I need to calculate this limit: lim(x->0+) [sin(x)]^2 / [tan(x)-x]

This is in the calculus seventh edition, exercise 4.3.17. In this chapter l'hoptial's rules are introduced.

I've derived once: lim(x->0+) [2sin(x)cos(x)] / [1/[cos(x)^2 - 1]] still no limit in sight.

Second time: lim(x->0+) (cos(x)^2 - sin(x)^2) / [sin(x)/cos(x)^3] - possible numerator cos(2x)

I don't see the limit here. It says in the book that from this step they find the limit to be inf+

Please help,
Jacob

 

[HallsofIvy]

I need to calculate this limit: lim(x->0+) [sin(x)]^2 / [tan(x)-x]

This is in the calculus seventh edition, exercise 4.3.17. In this chapter l'hoptial's rules are introduced.

I've derived once: lim(x->0+) [2sin(x)cos(x)] / [1/[cos(x)^2 - 1]] still no limit in sight.

Second time: lim(x->0+) (cos(x)^2 - sin(x)^2) / [sin(x)/cos(x)^3] - possible numerator cos(2x)

This is where you have it. Whether you write the numerator as "cos(2x)" or leave it as "cos^2(x)- sin^2(x)", setting x equal to 0 gives 1.
What happens to the denominator, sin(x)/cos^3(x), when x= 0?

I don't see the limit here. It says in the book that from this step they find the limit to be inf+

Please help,
Jacob

 

[Ishuda]

Just a few things I keep around in my head, for x near zero
sin(x) ~ x + a x³
tan(x) ~ x + b x³
cos(x) ~ 1 + c x²
Sometimes I can even remember what a (=-1/6), b (=1/3), and c (=-1/2} are other than just non-zero. In any case we note that the original limit should result in something like

\(\displaystyle \frac{sin^2(x)}{tan(x)-x} \approx \frac{x^2}{b\space x^3} \approx \frac{1}{b\space x}\)

The limit as x goes to zero is not going to behave nicely.

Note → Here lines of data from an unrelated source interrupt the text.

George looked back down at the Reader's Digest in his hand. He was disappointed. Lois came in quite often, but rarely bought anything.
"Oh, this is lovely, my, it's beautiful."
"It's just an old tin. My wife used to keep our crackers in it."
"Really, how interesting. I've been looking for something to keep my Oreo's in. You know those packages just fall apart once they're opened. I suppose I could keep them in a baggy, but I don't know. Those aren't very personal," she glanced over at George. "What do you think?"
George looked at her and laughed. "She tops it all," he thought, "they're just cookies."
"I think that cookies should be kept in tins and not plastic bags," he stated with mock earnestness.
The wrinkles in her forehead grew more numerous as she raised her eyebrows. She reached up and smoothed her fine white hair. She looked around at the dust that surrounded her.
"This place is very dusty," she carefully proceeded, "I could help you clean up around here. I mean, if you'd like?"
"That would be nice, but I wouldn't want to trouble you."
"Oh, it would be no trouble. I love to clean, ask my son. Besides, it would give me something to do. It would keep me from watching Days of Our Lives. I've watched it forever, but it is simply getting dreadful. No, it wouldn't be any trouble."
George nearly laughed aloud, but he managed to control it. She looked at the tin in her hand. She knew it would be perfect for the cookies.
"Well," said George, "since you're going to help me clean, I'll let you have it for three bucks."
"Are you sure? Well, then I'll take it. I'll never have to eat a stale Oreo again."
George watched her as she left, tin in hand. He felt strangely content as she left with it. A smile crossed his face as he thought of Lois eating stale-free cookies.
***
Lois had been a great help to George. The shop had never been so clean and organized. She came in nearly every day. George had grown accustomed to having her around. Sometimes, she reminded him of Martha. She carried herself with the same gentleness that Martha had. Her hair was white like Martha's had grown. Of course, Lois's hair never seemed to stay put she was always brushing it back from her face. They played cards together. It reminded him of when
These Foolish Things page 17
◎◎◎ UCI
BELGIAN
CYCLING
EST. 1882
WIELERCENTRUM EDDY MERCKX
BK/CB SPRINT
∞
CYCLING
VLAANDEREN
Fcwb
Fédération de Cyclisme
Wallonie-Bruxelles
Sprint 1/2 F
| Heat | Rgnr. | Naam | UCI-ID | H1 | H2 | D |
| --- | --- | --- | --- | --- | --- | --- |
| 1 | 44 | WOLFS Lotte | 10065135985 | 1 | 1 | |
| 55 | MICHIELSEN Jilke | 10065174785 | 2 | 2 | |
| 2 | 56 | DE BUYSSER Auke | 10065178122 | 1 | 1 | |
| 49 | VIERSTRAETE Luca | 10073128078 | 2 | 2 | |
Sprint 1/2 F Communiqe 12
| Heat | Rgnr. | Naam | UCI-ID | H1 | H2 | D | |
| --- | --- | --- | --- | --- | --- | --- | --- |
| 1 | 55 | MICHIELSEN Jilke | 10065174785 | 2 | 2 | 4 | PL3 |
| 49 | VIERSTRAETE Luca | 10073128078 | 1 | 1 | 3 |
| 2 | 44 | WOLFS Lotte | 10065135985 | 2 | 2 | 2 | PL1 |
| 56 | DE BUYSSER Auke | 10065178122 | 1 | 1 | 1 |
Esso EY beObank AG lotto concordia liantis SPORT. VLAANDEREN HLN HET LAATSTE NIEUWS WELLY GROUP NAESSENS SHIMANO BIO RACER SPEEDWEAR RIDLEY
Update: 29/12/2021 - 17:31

Now look at that first application of L'hoptial's rule. That is we want the limit of
\(\displaystyle \frac{2\space sin(x)\space cos(x)}{\frac{1}{cos^2(x)}\space -\space 1}
= \frac{2\space sin(x)\space cos^3(x)}{1\space -\space cos^2(x)}
= \frac{2\space sin(x)\space cos^3(x)}{sin^2(x)}
= \frac{2\space cos^3(x)}{sin(x)}
\approx\space\frac{2}{x}\)

I think it's time to stop.